We have dedicated this first book to our late father, Tedy Gamboa Chargualaf. I can only hope that he is looking down from heaven, happy and proud that his children are continuing his legacy to perpetuate the Chamorro culture.
Your support is appreciated. Authorhouse.com is the self-publishing company I chose. Being a writer within the niche of Chamorro culture, it was the most reasonable way of getting this particular book published. The children’s book will be ready to purchase by October 2010, which is a fitting way to remember our dad for what would have been his 59th birthday. Ordering directly from authorhouse.com will get you the book for $10.00. If you go through Amazon.com or Barnes and Noble.com, you can expect to pay a higher price of $12.99. So, the obvious choice is to get it directly from the publisher.
With the help and support of Sonny, my mom, my mali’ Alison (who also has a children’s book coming out) and family and friends privy to our endeavor, this first notch in my literary dreams has come true. My short story compilation, Attitude 13, will also be ready by October and will include pieces for a more mature audience--with a lot of Chamorro culture infused in the storylines.
When the actual book becomes ready for purchase, I will include a link here. For now, enjoy the cover art that I approved today. Biba Chamorro!
Friday, July 9, 2010
There’s an image in my head taunting me. It’s me, but as my more realized, perfected self. She’s strong, smart and sexy. She’s lean in every sense of the word and in balance with the world.
I’ve had this goddess version of myself in my head for awhile, but I feel sluggish in the attainment of that goal. I know my vices, my weaknesses, yet I continue to fall into the traps that delay my progress. Self sabotage is my specialty. How long can my fear that no one will recognize me if I lose weight hold true? Who cares if they don’t? Right?
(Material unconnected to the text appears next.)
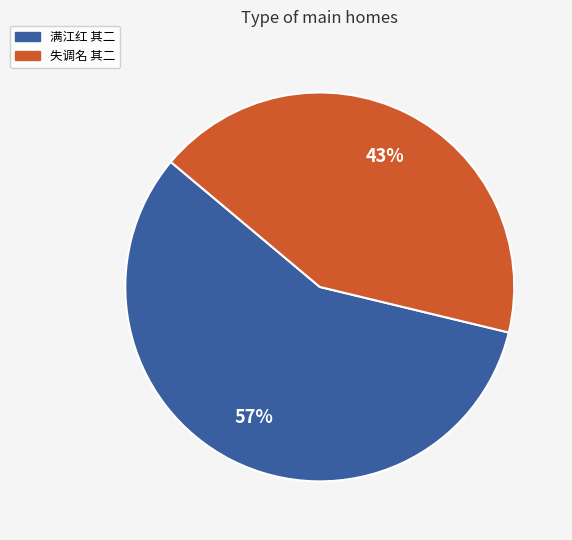

Which has a higher value, 失调名 其二 or 满江红 其二?

满江红 其二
There was a time I was obsessed with BRUCE LEE. My Chinese college professor asked us to write a paper on a “hero.” So, being 21 and totally into my Korean heritage and all things Asian, I wrote about Bruce Lee. I received an A, but the professor laughed as he passed me the paper saying, “How can you, a girl from Guam, love Bruce Lee so much?”
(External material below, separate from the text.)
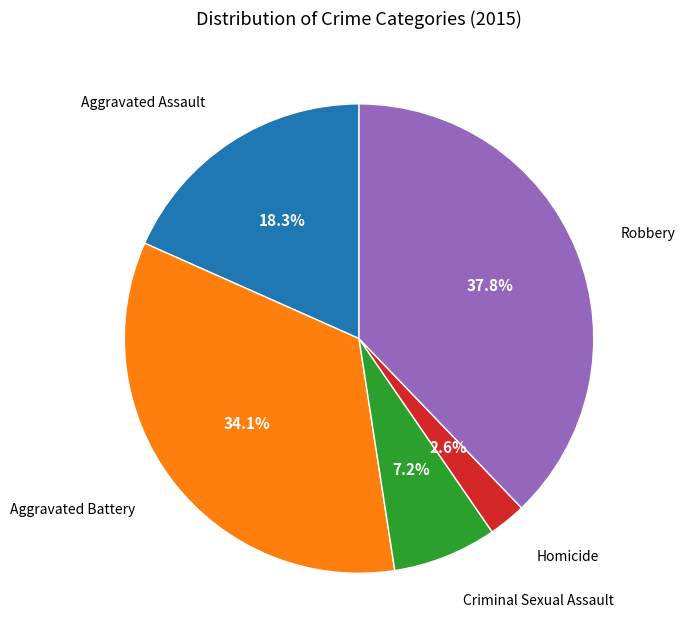

Is there a majority slice in this chart?

No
I think that DOUBT is squatting in my soul…planted by my parents (unknowingly), reaffirmed by professors, teachers, sabuhmnims and anyone I looked up to. My Tae Kwon Do Master once held my waist and said, “Too big! I judge Miss Guam Pageant, and you too big. You lose weight and you be faster!” Yeah, like wax on, ass off. I want to take a samurai sword to that doubt. I’ve lived 36 years in its shadow and don’t want to live the rest of my life with my head down. It’s more urgent to me being my year, Year of the Tiger. Yes, I’m into that stuff.
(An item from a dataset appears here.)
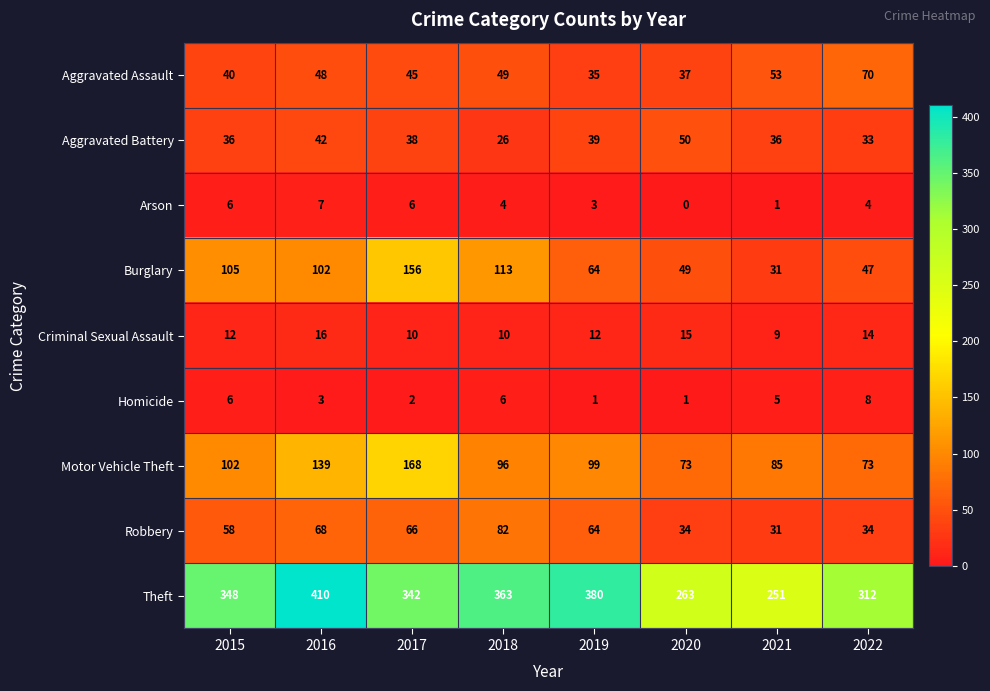

At how many categories does at least one series exceed 273?

6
One way my strength is manifesting itself is in the desire, once again to get a TATTOO. My parents hate tattoos. My husband and I have none. I have followed many a girlfriend into tat parlors only to be non-committal. I’m going to sit on this idea for awhile. It’s been eighteen years since I first thought of getting one. Yin Yang…wanted one so bad, just didn’t know where I would put it on my body. Yes, there’s that whole thing about growing old and wondering what it would look like. Too bad they don’t have ink that fades once you hit, let’s say 45-years-old or so. Then, I’d totally get one, but even with that it would have to be somewhere hidden from my old-fashioned Korean mother. Two options of the tiger tattoo I’ve been thinking about, get it on my right flank, from the rib area to my back (yes, it would be large) or on my foot—the slimmest and sexiest part of my body to date. That just means I wear sneakers when I’m around mom.
LILY PADS--represent different goals. I did college, had a teaching career—hopped to love, sat on it long enough that I submerged in the water, then I hopped to the next pad--marriage, barely on there when the motherhood lily pad came floating and now feeling pretty drenched in my homemaker roles, I’m now hopping to a writing career. My point, don’t stay stagnant or you’ll drown. Shameless plug for my upcoming books: Sirena: A Mermaid Legend from Guam (children’s book) and Attitude 13: A Collection of Chamorro Short Stories debut October 2010 (Authorhouse.com).
Currently, I’m fascinated by Jillian Michaels. Soaking what knowledge she has to apply to my life. Wish me lean!